Canadians recognized and welcomed the strong commonality in national identities they shared with Americans. They regarded this as an incentive to sustain a unique international solidarity within North America during the uncertainties of the early Cold War years; a bulwark against Communism based on shared moral values and liberal/democratic principles.
With the defeat, first of Fascist Italy, then, of Nazi Germany, and finally, of Imperial Japan, the three superpowers that would dominate global politics in the post-war era moved onto center stage: the United States, the Soviet Union, and Communist China.

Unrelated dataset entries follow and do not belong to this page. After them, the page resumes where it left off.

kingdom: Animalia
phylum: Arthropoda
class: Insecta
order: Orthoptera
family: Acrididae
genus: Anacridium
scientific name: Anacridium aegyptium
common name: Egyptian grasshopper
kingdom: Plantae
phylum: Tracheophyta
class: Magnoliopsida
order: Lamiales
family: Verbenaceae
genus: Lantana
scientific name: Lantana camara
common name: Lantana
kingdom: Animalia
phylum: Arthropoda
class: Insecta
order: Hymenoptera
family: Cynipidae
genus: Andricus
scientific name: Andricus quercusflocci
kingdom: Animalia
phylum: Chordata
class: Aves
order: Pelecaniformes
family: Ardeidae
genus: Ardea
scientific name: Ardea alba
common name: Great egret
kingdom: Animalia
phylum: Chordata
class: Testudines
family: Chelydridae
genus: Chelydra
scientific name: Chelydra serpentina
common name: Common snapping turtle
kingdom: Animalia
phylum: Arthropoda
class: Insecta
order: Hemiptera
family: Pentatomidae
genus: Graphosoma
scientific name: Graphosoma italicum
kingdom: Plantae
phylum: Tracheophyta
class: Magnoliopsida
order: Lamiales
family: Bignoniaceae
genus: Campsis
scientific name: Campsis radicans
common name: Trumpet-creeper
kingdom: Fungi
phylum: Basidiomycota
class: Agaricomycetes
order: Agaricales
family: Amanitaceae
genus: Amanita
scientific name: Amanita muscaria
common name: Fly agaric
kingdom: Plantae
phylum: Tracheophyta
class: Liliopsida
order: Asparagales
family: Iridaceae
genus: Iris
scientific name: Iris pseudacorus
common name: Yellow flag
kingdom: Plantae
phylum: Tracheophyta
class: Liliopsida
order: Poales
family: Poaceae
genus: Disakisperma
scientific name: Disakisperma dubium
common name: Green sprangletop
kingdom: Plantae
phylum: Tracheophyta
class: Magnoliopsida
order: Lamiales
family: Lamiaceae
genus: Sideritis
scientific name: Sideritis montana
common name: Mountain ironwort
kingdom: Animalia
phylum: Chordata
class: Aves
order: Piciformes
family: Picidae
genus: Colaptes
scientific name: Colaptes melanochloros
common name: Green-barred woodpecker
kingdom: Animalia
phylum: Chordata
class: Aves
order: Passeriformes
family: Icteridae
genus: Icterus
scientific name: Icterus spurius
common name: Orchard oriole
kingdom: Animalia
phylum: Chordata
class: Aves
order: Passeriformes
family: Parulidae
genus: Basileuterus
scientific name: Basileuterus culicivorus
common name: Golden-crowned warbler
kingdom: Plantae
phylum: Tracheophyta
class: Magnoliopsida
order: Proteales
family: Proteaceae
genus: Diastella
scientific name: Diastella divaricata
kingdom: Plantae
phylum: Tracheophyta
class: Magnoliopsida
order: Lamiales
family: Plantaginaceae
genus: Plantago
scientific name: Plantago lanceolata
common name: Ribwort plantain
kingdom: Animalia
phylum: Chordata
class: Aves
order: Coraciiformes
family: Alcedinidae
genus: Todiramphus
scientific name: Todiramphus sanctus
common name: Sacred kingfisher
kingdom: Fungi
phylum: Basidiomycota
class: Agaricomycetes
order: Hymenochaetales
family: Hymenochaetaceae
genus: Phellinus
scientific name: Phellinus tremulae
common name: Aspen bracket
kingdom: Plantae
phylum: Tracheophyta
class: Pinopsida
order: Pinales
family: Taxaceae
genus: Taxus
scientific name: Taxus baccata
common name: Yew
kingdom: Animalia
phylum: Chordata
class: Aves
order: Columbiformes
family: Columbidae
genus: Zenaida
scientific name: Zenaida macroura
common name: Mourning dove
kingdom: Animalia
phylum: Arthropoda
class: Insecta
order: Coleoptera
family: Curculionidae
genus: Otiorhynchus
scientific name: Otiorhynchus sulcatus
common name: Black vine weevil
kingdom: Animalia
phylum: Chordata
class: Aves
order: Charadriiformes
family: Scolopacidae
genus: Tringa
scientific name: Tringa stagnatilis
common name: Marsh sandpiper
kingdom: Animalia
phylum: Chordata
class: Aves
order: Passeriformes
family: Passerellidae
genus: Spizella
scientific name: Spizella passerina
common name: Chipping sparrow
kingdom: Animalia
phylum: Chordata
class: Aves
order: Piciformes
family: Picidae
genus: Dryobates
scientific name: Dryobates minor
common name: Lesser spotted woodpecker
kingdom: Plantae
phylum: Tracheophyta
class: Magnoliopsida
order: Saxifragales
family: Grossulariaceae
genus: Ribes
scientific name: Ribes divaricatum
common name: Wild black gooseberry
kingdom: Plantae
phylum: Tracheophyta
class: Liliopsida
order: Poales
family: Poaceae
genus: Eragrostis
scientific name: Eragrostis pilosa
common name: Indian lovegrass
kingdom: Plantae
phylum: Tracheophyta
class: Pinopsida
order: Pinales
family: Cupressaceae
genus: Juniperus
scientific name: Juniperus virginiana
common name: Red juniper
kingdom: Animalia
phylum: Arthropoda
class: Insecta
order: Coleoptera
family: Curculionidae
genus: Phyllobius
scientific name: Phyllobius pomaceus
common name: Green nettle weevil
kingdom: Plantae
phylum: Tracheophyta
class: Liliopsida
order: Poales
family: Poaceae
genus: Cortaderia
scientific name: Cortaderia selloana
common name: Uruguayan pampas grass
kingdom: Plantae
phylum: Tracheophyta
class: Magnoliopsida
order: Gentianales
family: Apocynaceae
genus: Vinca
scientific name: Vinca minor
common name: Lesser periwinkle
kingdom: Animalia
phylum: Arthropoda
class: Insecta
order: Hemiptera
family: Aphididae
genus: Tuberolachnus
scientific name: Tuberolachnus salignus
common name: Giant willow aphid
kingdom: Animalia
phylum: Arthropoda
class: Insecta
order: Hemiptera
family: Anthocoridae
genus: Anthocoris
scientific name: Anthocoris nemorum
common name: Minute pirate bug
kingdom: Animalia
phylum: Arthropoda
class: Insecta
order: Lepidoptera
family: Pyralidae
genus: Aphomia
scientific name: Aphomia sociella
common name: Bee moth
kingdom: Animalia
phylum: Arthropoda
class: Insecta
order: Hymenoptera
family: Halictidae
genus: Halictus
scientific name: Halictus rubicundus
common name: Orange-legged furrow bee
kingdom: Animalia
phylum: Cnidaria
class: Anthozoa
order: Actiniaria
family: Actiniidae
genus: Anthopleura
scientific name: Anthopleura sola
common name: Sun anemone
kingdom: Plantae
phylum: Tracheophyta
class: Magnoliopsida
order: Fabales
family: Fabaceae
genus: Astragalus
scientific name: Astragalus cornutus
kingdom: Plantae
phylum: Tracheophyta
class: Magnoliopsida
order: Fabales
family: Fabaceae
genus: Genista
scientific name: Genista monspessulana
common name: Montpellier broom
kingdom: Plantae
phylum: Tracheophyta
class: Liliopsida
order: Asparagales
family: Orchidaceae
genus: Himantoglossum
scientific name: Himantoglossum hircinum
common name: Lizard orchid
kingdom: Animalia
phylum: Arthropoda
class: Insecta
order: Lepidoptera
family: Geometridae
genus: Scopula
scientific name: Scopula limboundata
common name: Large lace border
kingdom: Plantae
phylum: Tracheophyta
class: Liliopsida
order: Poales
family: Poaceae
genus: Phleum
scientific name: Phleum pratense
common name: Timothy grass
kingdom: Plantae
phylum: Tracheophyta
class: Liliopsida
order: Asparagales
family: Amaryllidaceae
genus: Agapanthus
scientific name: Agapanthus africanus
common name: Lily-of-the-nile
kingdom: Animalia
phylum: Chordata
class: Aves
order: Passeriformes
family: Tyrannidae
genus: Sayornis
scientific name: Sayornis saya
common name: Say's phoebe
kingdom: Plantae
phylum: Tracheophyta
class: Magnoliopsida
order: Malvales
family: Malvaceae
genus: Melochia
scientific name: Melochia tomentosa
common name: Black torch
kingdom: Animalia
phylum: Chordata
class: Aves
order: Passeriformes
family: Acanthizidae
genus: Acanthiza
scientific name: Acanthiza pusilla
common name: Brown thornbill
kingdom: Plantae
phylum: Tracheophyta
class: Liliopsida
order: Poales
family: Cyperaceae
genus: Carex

As WWII wound down, the Western Allies’ worst premonition came to pass. The USSR refused to free any of the territory it had captured during the war; instead, it forcibly imposed on countries like Poland and Hungary puppet Communist regimes, creating of Eastern Europe a Soviet bloc of socialist satellites around which it built an invisible, psychological barrier – impenetrable to Western liberal, democratic ideology.
But Russian dictator Josef Stalin’s imperialist ambitions didn’t end there; his goal was to nibble away at Western Europe. He began this next expansionist phase by trying to muscle the Western Allies out of occupied Germany.
After its downfall, Berlin, the centerpiece of the Third Reich, was temporarily (so it was thought) divided into four parts to be administered by the Allies – the U.S.A., the USSR, Britain and France – until it could be rebuilt physically and economically, reunited geographically, and reconstituted politically. Germany itself had been administratively cut up in like manner with the same goals in mind.
Then, in June 1948 the Soviets closed off all access to their sector of Berlin and proceeded to lay siege to the Allied sectors of the city by shutting down all rail and road access through East Germany in a bid to force the Allies into abandoning Berlin altogether. Without food, medical supplies, fuel and other materiel crucial to support a large urban population, West Berliners and their occupying forces would soon be facing a crisis situation. But Allied military and Western civil aviation came to the rescue by launching a round-the-clock shuttle of transport aircraft to keep the Allied sectors of Berlin supplied with the necessities of life.
The Soviets found themselves in a quandary. The only way the Red Air Force could interdict this airborne lifeline would be to shoot down the planes themselves. With a nuclear-equipped U.S.A. poised to retaliate, such an initiative wasn’t an option. The best Soviet fighter interceptors could do was to patrol over East Germany and harass passing transports on their way to/from beleaguered Berlin. After nearly a year, the USSR admitted defeat and called off the blockade in mid-May 1949.
The West’s jubilation was immediately cut short, however, by the defeat of Nationalist China’s Chiang Kai-shek regime by Mao Tse-tung’s Communists in that same year. Chiang’s ousting and retreat to the offshore island of Formosa (present-day Taiwan) came as a colossal shock to the Free World as the huge expanse of the Chinese mainland succumbed to Communism.
Barely one year later, the Cold War turned hot.